(Recorded data)
- - -

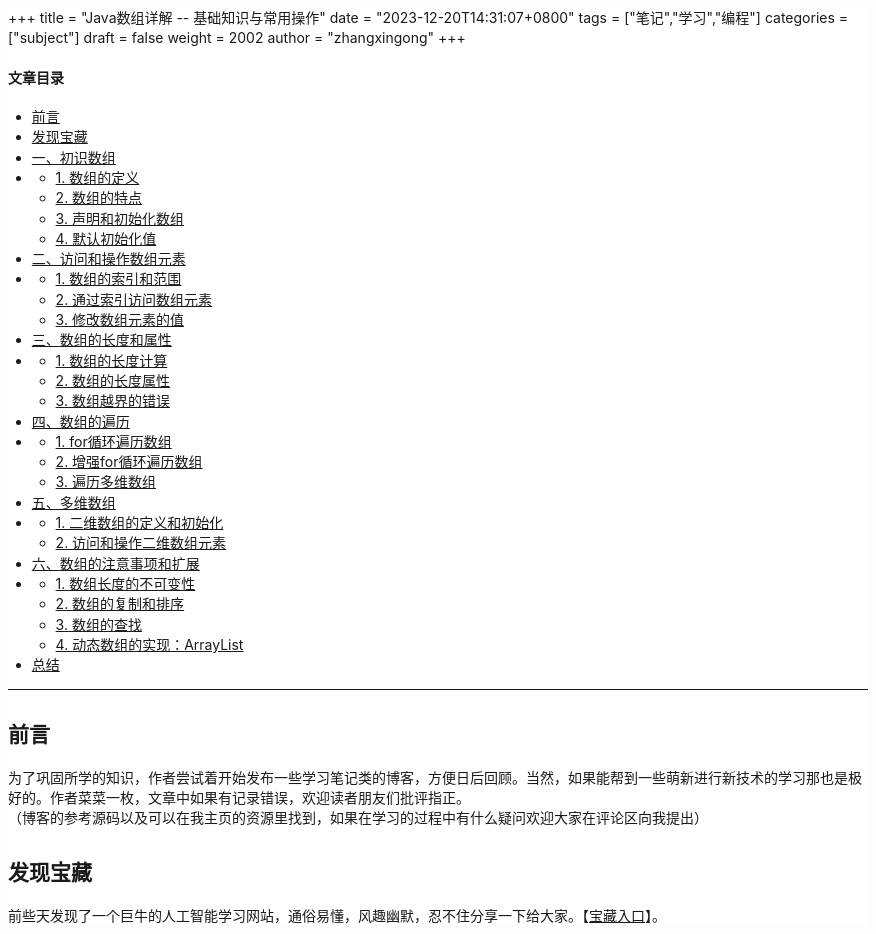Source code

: +++
title = "Java数组详解 -- 基础知识与常用操作"
date = "2023-12-20T14:31:07+0800"
tags = ["笔记","学习","编程"]
categories = ["subject"]
draft = false
weight = 2002
author = "zhangxingong"
+++

#### 文章目录

+   [前言](#_5)
+   [发现宝藏](#_11)
+   [一、初识数组](#_14)
+   +   [1. 数组的定义](#1__18)
    +   [2. 数组的特点](#2__28)
    +   [3. 声明和初始化数组](#3__43)
    +   [4. 默认初始化值](#4__78)
+   [二、访问和操作数组元素](#_87)
+   +   [1. 数组的索引和范围](#1__89)
    +   [2. 通过索引访问数组元素](#2__93)
    +   [3. 修改数组元素的值](#3__103)
+   [三、数组的长度和属性](#_113)
+   +   [1. 数组的长度计算](#1__115)
    +   [2. 数组的长度属性](#2__125)
    +   [3. 数组越界的错误](#3__129)
+   [四、数组的遍历](#_133)
+   +   [1. for循环遍历数组](#1_for_137)
    +   [2. 增强for循环遍历数组](#2_for_148)
    +   [3. 遍历多维数组](#3__159)
+   [五、多维数组](#_174)
+   +   [1. 二维数组的定义和初始化](#1__178)
    +   [2. 访问和操作二维数组元素](#2__190)
+   [六、数组的注意事项和扩展](#_212)
+   +   [1. 数组长度的不可变性](#1__214)
    +   [2. 数组的复制和排序](#2__218)
    +   [3. 数组的查找](#3__244)
    +   [4. 动态数组的实现：ArrayList](#4_ArrayList_261)
+   [总结](#_268)

* * *

## 前言

为了巩固所学的知识，作者尝试着开始发布一些学习笔记类的博客，方便日后回顾。当然，如果能帮到一些萌新进行新技术的学习那也是极好的。作者菜菜一枚，文章中如果有记录错误，欢迎读者朋友们批评指正。  
（博客的参考源码以及可以在我主页的资源里找到，如果在学习的过程中有什么疑问欢迎大家在评论区向我提出）

## 发现宝藏

前些天发现了一个巨牛的人工智能学习网站，通俗易懂，风趣幽默，忍不住分享一下给大家。【[宝藏入口](https://www.captainbed.cn/dl)】。
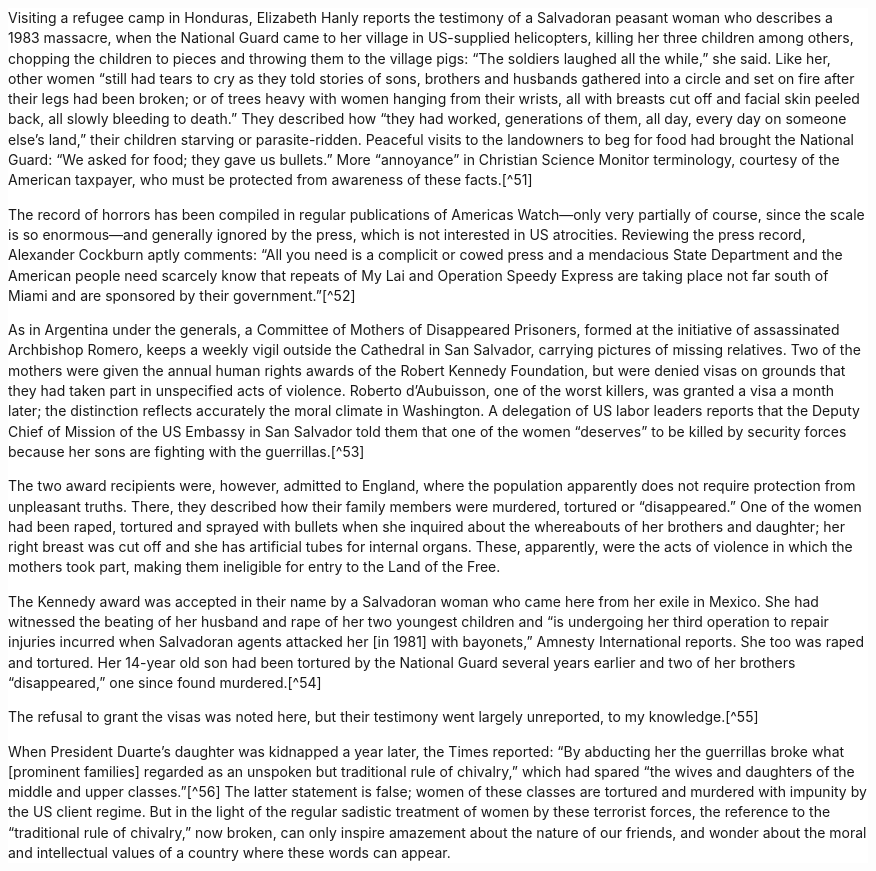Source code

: 
Visiting a refugee camp in Honduras, Elizabeth Hanly reports the testimony of a Salvadoran peasant woman who describes a 1983 massacre, when the National Guard came to her village in US-supplied helicopters, killing her three children among others, chopping the children to pieces and throwing them to the village pigs: “The soldiers laughed all the while,” she said. Like her, other women “still had tears to cry as they told stories of sons, brothers and husbands gathered into a circle and set on fire after their legs had been broken; or of trees heavy with women hanging from their wrists, all with breasts cut off and facial skin peeled back, all slowly bleeding to death.” They described how “they had worked, generations of them, all day, every day on someone else’s land,” their children starving or parasite-ridden. Peaceful visits to the landowners to beg for food had brought the National Guard: “We asked for food; they gave us bullets.” More “annoyance” in Christian Science Monitor terminology, courtesy of the American taxpayer, who must be protected from awareness of these facts.[^51]

The record of horrors has been compiled in regular publications of Americas Watch—only very partially of course, since the scale is so enormous—and generally ignored by the press, which is not interested in US atrocities. Reviewing the press record, Alexander Cockburn aptly comments: “All you need is a complicit or cowed press and a mendacious State Department and the American people need scarcely know that repeats of My Lai and Operation Speedy Express are taking place not far south of Miami and are sponsored by their government.”[^52]

As in Argentina under the generals, a Committee of Mothers of Disappeared Prisoners, formed at the initiative of assassinated Archbishop Romero, keeps a weekly vigil outside the Cathedral in San Salvador, carrying pictures of missing relatives. Two of the mothers were given the annual human rights awards of the Robert Kennedy Foundation, but were denied visas on grounds that they had taken part in unspecified acts of violence. Roberto d’Aubuisson, one of the worst killers, was granted a visa a month later; the distinction reflects accurately the moral climate in Washington. A delegation of US labor leaders reports that the Deputy Chief of Mission of the US Embassy in San Salvador told them that one of the women “deserves” to be killed by security forces because her sons are fighting with the guerrillas.[^53]

The two award recipients were, however, admitted to England, where the population apparently does not require protection from unpleasant truths. There, they described how their family members were murdered, tortured or “disappeared.” One of the women had been raped, tortured and sprayed with bullets when she inquired about the whereabouts of her brothers and daughter; her right breast was cut off and she has artificial tubes for internal organs. These, apparently, were the acts of violence in which the mothers took part, making them ineligible for entry to the Land of the Free.

The Kennedy award was accepted in their name by a Salvadoran woman who came here from her exile in Mexico. She had witnessed the beating of her husband and rape of her two youngest children and “is undergoing her third operation to repair injuries incurred when Salvadoran agents attacked her [in 1981] with bayonets,” Amnesty International reports. She too was raped and tortured. Her 14-year old son had been tortured by the National Guard several years earlier and two of her brothers “disappeared,” one since found murdered.[^54]

The refusal to grant the visas was noted here, but their testimony went largely unreported, to my knowledge.[^55]

When President Duarte’s daughter was kidnapped a year later, the Times reported: “By abducting her the guerrillas broke what [prominent families] regarded as an unspoken but traditional rule of chivalry,” which had spared “the wives and daughters of the middle and upper classes.”[^56] The latter statement is false; women of these classes are tortured and murdered with impunity by the US client regime. But in the light of the regular sadistic treatment of women by these terrorist forces, the reference to the “traditional rule of chivalry,” now broken, can only inspire amazement about the nature of our friends, and wonder about the moral and intellectual values of a country where these words can appear.
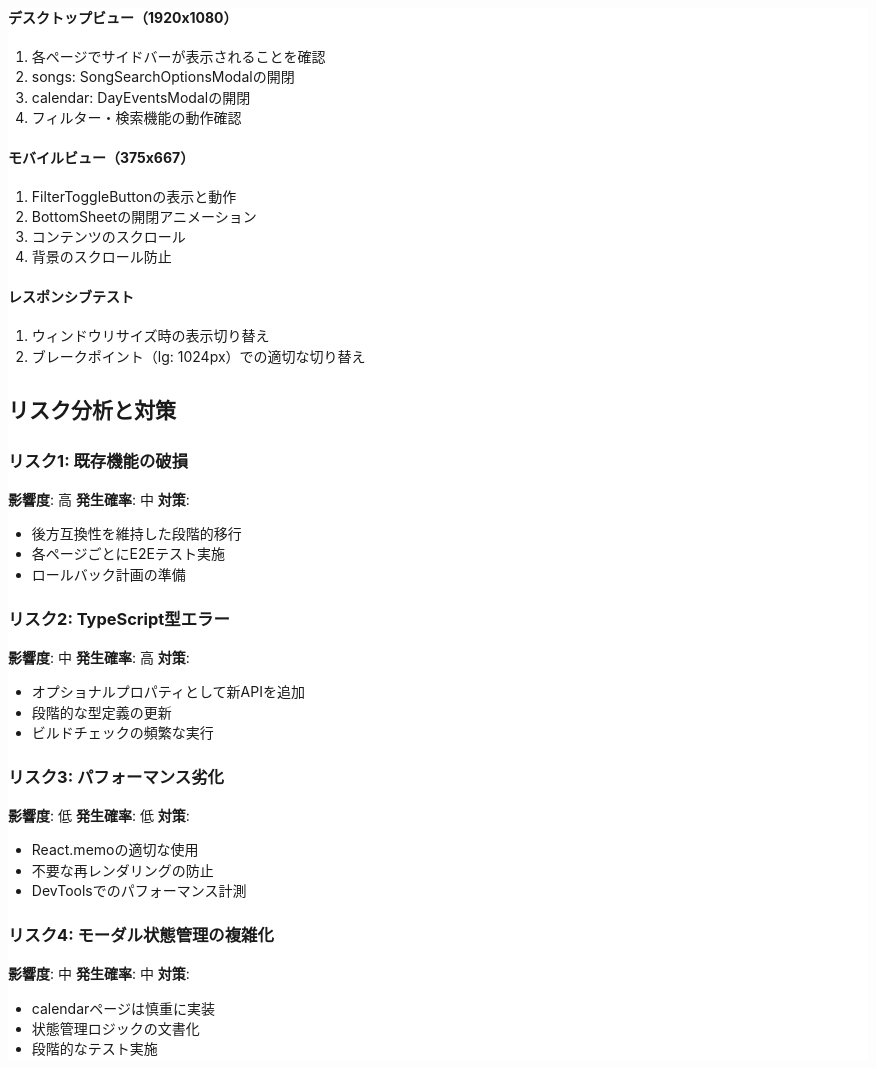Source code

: #### デスクトップビュー（1920x1080）
1. 各ページでサイドバーが表示されることを確認
2. songs: SongSearchOptionsModalの開閉
3. calendar: DayEventsModalの開閉
4. フィルター・検索機能の動作確認

#### モバイルビュー（375x667）
1. FilterToggleButtonの表示と動作
2. BottomSheetの開閉アニメーション
3. コンテンツのスクロール
4. 背景のスクロール防止

#### レスポンシブテスト
1. ウィンドウリサイズ時の表示切り替え
2. ブレークポイント（lg: 1024px）での適切な切り替え

## リスク分析と対策

### リスク1: 既存機能の破損
**影響度**: 高
**発生確率**: 中
**対策**:
- 後方互換性を維持した段階的移行
- 各ページごとにE2Eテスト実施
- ロールバック計画の準備

### リスク2: TypeScript型エラー
**影響度**: 中
**発生確率**: 高
**対策**:
- オプショナルプロパティとして新APIを追加
- 段階的な型定義の更新
- ビルドチェックの頻繁な実行

### リスク3: パフォーマンス劣化
**影響度**: 低
**発生確率**: 低
**対策**:
- React.memoの適切な使用
- 不要な再レンダリングの防止
- DevToolsでのパフォーマンス計測

### リスク4: モーダル状態管理の複雑化
**影響度**: 中
**発生確率**: 中
**対策**:
- calendarページは慎重に実装
- 状態管理ロジックの文書化
- 段階的なテスト実施

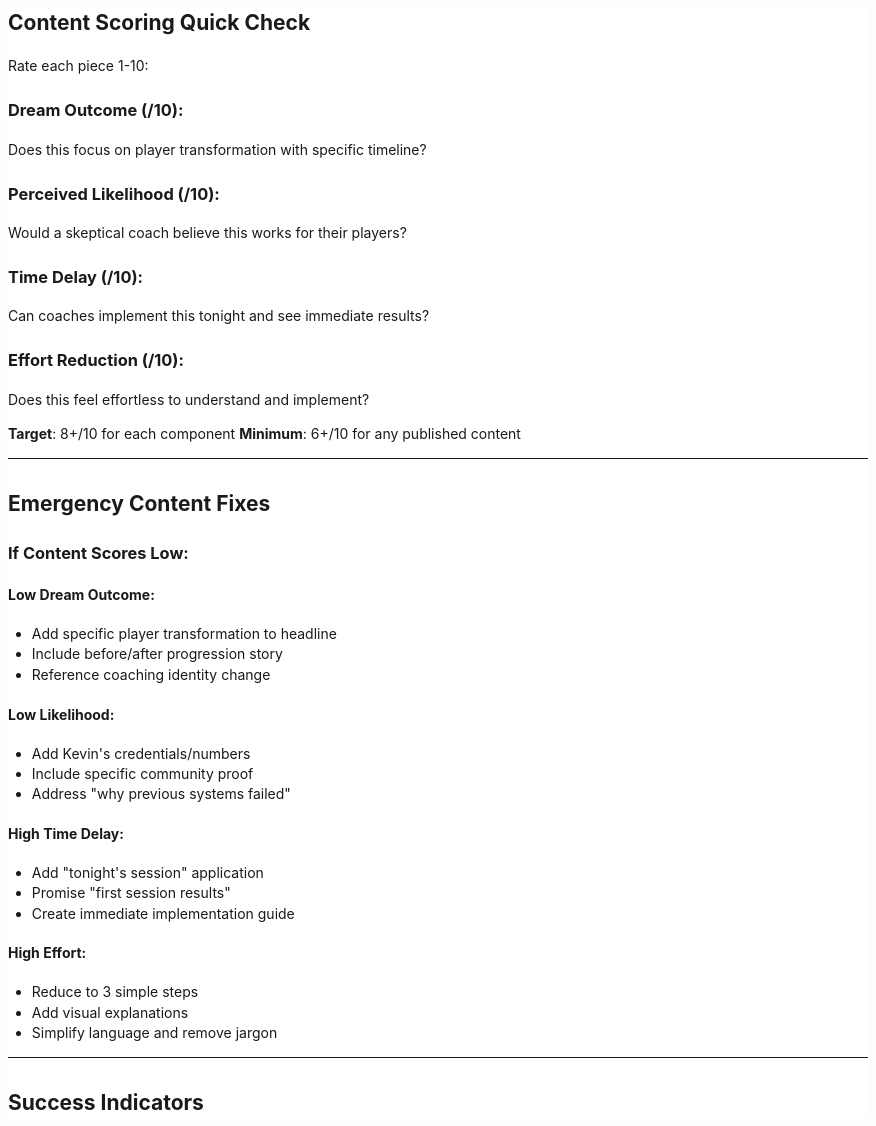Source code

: 
## Content Scoring Quick Check

Rate each piece 1-10:

### Dream Outcome (/10):
Does this focus on player transformation with specific timeline?

### Perceived Likelihood (/10):
Would a skeptical coach believe this works for their players?

### Time Delay (/10):
Can coaches implement this tonight and see immediate results?

### Effort Reduction (/10):
Does this feel effortless to understand and implement?

**Target**: 8+/10 for each component
**Minimum**: 6+/10 for any published content

---

## Emergency Content Fixes

### If Content Scores Low:

#### Low Dream Outcome:
- Add specific player transformation to headline
- Include before/after progression story
- Reference coaching identity change

#### Low Likelihood:
- Add Kevin's credentials/numbers
- Include specific community proof
- Address "why previous systems failed"

#### High Time Delay:
- Add "tonight's session" application
- Promise "first session results"
- Create immediate implementation guide

#### High Effort:
- Reduce to 3 simple steps
- Add visual explanations
- Simplify language and remove jargon

---

## Success Indicators
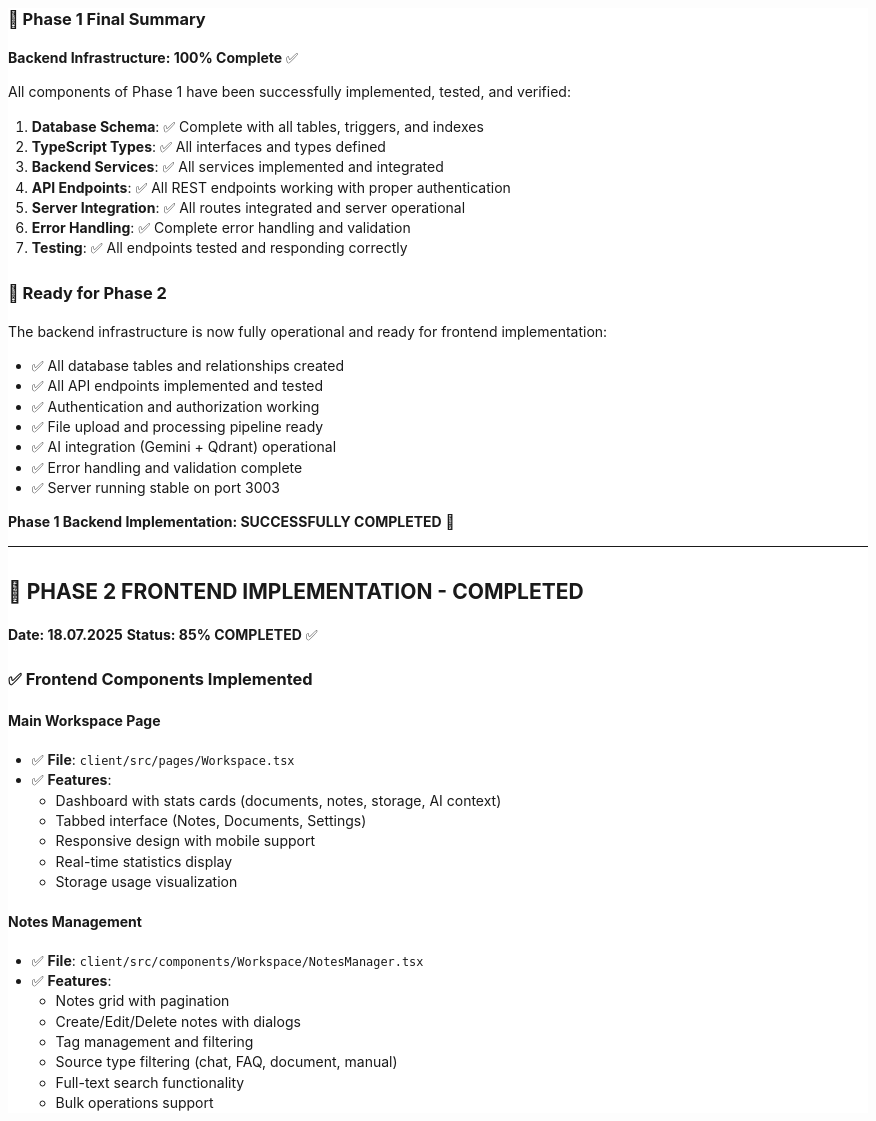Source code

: ### 🎯 Phase 1 Final Summary

**Backend Infrastructure: 100% Complete** ✅

All components of Phase 1 have been successfully implemented, tested, and verified:

1. **Database Schema**: ✅ Complete with all tables, triggers, and indexes
2. **TypeScript Types**: ✅ All interfaces and types defined
3. **Backend Services**: ✅ All services implemented and integrated
4. **API Endpoints**: ✅ All REST endpoints working with proper authentication
5. **Server Integration**: ✅ All routes integrated and server operational
6. **Error Handling**: ✅ Complete error handling and validation
7. **Testing**: ✅ All endpoints tested and responding correctly

### 🚀 Ready for Phase 2

The backend infrastructure is now fully operational and ready for frontend implementation:

- ✅ All database tables and relationships created
- ✅ All API endpoints implemented and tested  
- ✅ Authentication and authorization working
- ✅ File upload and processing pipeline ready
- ✅ AI integration (Gemini + Qdrant) operational
- ✅ Error handling and validation complete
- ✅ Server running stable on port 3003

**Phase 1 Backend Implementation: SUCCESSFULLY COMPLETED** 🎉

---

## 🎉 PHASE 2 FRONTEND IMPLEMENTATION - COMPLETED

**Date: 18.07.2025**
**Status: 85% COMPLETED** ✅

### ✅ Frontend Components Implemented

#### Main Workspace Page
- ✅ **File**: `client/src/pages/Workspace.tsx`
- ✅ **Features**: 
  - Dashboard with stats cards (documents, notes, storage, AI context)
  - Tabbed interface (Notes, Documents, Settings)
  - Responsive design with mobile support
  - Real-time statistics display
  - Storage usage visualization

#### Notes Management
- ✅ **File**: `client/src/components/Workspace/NotesManager.tsx`
- ✅ **Features**:
  - Notes grid with pagination
  - Create/Edit/Delete notes with dialogs
  - Tag management and filtering
  - Source type filtering (chat, FAQ, document, manual)
  - Full-text search functionality
  - Bulk operations support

- - -

_What needs to be done_
Scan the records above for the word "specific". Show each line in which it appears.

_Problem solution_
Does this focus on player transformation with specific timeline?
- Add specific player transformation to headline
- Include specific community proof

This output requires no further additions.